'''

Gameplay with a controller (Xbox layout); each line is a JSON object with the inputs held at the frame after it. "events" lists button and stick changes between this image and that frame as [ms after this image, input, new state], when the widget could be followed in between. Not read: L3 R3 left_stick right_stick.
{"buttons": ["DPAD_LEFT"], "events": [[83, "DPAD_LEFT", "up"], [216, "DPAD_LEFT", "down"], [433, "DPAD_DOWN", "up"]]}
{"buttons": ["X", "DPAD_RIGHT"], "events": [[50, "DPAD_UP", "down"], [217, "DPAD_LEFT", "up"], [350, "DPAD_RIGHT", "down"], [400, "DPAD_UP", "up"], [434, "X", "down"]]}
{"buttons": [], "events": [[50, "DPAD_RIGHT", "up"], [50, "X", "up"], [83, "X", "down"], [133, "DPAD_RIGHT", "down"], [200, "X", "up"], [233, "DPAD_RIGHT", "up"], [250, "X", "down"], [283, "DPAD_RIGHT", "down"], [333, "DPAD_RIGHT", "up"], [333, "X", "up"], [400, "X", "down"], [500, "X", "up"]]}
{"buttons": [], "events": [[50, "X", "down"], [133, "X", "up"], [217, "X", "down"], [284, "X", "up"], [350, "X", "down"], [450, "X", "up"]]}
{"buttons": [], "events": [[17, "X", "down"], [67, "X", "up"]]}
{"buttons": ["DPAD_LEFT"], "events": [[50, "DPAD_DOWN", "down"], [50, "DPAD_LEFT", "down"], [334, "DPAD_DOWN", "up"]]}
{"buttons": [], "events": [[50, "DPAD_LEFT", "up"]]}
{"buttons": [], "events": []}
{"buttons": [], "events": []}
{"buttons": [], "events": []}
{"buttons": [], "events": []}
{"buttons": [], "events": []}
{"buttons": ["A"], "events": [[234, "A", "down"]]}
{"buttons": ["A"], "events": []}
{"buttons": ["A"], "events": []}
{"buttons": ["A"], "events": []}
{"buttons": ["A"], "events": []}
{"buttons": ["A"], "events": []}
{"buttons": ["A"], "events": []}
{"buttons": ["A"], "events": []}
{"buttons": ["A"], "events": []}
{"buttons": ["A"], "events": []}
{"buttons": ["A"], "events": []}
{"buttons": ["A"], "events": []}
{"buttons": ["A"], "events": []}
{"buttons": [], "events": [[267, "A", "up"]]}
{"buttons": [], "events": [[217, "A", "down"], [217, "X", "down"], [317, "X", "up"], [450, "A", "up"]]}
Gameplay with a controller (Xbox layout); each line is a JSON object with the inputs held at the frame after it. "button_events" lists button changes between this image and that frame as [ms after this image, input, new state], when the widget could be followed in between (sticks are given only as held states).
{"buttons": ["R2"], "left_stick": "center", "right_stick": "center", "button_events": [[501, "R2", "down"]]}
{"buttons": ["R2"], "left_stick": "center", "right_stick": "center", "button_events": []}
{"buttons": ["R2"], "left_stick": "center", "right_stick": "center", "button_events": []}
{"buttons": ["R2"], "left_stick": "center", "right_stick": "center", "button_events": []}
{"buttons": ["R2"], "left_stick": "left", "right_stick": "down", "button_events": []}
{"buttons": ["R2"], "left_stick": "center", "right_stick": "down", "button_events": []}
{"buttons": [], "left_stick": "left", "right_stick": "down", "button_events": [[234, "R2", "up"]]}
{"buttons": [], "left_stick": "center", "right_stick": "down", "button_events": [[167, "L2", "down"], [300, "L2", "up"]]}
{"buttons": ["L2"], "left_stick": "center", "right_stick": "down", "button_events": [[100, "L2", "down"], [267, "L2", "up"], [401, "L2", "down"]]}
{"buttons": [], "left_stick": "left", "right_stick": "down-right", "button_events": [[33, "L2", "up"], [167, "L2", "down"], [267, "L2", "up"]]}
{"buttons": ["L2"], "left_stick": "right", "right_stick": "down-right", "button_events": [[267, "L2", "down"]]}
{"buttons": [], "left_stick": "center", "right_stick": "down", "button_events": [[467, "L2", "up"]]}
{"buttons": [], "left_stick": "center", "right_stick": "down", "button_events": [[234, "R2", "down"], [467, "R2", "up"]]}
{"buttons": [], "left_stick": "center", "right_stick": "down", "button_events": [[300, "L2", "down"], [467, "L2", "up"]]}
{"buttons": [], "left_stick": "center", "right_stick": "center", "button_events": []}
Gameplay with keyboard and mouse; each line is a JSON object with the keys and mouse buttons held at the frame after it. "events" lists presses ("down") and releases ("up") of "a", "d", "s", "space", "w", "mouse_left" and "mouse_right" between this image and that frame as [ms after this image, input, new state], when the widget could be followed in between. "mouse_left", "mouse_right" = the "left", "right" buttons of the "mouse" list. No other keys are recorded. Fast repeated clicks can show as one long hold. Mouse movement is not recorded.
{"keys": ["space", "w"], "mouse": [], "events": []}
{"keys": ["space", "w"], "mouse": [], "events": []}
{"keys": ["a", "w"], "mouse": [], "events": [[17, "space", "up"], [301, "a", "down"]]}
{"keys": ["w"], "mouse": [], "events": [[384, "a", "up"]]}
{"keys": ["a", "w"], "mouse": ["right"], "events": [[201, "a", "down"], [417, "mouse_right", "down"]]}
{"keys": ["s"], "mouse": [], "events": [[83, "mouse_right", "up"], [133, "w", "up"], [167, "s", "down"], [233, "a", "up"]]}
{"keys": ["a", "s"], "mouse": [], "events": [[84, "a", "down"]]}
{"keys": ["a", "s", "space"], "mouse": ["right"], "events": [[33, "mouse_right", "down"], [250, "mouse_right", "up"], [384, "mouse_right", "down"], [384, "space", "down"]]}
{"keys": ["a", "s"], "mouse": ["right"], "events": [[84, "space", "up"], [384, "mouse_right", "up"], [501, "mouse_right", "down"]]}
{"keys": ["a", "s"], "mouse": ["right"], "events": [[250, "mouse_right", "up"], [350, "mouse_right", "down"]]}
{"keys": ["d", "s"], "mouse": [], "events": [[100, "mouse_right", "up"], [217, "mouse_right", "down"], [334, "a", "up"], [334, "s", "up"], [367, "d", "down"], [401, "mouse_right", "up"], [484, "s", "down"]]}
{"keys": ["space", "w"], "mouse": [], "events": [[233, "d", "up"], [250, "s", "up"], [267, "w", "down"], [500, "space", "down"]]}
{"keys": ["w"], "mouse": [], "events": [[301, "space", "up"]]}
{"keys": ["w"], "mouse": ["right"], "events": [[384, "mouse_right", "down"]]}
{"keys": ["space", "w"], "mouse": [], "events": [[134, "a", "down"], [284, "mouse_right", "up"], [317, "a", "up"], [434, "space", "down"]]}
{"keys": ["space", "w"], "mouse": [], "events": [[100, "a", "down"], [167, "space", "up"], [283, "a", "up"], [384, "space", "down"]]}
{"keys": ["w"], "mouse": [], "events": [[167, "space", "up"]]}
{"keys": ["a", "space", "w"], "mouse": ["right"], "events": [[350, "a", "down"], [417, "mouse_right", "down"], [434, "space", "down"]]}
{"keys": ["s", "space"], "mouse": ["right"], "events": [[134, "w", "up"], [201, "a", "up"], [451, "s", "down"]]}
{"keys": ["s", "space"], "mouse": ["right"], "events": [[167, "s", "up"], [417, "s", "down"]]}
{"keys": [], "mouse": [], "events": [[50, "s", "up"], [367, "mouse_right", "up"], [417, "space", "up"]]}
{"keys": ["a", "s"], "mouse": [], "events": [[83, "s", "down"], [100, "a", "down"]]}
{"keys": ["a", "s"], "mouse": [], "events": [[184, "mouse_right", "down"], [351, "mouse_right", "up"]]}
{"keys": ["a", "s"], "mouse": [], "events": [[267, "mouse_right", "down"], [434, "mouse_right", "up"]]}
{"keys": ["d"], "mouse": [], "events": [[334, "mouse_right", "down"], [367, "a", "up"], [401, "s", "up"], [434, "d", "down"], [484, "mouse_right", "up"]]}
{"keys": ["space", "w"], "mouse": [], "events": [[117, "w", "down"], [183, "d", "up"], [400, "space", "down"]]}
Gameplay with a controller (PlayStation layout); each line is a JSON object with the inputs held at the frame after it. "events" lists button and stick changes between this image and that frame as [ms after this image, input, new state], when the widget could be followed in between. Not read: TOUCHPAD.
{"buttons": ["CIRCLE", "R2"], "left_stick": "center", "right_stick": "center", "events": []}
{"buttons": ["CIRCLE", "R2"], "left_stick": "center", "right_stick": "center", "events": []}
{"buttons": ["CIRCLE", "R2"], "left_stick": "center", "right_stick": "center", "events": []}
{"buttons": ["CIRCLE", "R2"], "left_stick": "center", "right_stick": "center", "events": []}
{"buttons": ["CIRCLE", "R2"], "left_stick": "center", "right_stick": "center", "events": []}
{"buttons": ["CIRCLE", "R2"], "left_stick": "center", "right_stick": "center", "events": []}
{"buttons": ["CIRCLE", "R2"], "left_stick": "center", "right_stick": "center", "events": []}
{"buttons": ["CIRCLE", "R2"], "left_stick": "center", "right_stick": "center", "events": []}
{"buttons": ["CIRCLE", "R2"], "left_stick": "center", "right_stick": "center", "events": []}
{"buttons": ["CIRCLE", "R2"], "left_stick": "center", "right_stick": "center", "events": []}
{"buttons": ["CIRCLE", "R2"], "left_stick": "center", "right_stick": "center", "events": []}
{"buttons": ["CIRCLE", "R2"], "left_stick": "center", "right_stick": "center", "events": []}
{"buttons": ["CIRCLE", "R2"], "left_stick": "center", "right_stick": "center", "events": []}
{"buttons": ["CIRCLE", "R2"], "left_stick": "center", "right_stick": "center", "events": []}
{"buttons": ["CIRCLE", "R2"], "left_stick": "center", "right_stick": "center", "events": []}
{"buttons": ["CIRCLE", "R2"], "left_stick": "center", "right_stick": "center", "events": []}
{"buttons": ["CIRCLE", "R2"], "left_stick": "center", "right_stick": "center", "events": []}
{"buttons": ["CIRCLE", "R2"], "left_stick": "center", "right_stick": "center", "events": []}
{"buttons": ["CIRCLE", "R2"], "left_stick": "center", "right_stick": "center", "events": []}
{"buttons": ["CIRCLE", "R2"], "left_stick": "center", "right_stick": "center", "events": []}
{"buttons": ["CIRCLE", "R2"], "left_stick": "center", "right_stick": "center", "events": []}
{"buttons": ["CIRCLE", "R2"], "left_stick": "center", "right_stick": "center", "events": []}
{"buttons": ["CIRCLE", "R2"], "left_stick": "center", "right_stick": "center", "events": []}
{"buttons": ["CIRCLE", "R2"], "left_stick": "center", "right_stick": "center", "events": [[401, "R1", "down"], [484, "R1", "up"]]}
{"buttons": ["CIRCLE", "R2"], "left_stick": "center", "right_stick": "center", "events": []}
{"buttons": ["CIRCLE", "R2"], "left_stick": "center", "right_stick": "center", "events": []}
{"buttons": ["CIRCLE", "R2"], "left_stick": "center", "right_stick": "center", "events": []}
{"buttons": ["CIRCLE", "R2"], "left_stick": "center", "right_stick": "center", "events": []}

'''

◆ **Work task**: Show each line of the material that includes the string "this" by copying it.

◆ **Your response**:
Gameplay with a controller (Xbox layout); each line is a JSON object with the inputs held at the frame after it. "events" lists button and stick changes between this image and that frame as [ms after this image, input, new state], when the widget could be followed in between. Not read: L3 R3 left_stick right_stick.
Gameplay with a controller (Xbox layout); each line is a JSON object with the inputs held at the frame after it. "button_events" lists button changes between this image and that frame as [ms after this image, input, new state], when the widget could be followed in between (sticks are given only as held states).
Gameplay with keyboard and mouse; each line is a JSON object with the keys and mouse buttons held at the frame after it. "events" lists presses ("down") and releases ("up") of "a", "d", "s", "space", "w", "mouse_left" and "mouse_right" between this image and that frame as [ms after this image, input, new state], when the widget could be followed in between. "mouse_left", "mouse_right" = the "left", "right" buttons of the "mouse" list. No other keys are recorded. Fast repeated clicks can show as one long hold. Mouse movement is not recorded.
Gameplay with a controller (PlayStation layout); each line is a JSON object with the inputs held at the frame after it. "events" lists button and stick changes between this image and that frame as [ms after this image, input, new state], when the widget could be followed in between. Not read: TOUCHPAD.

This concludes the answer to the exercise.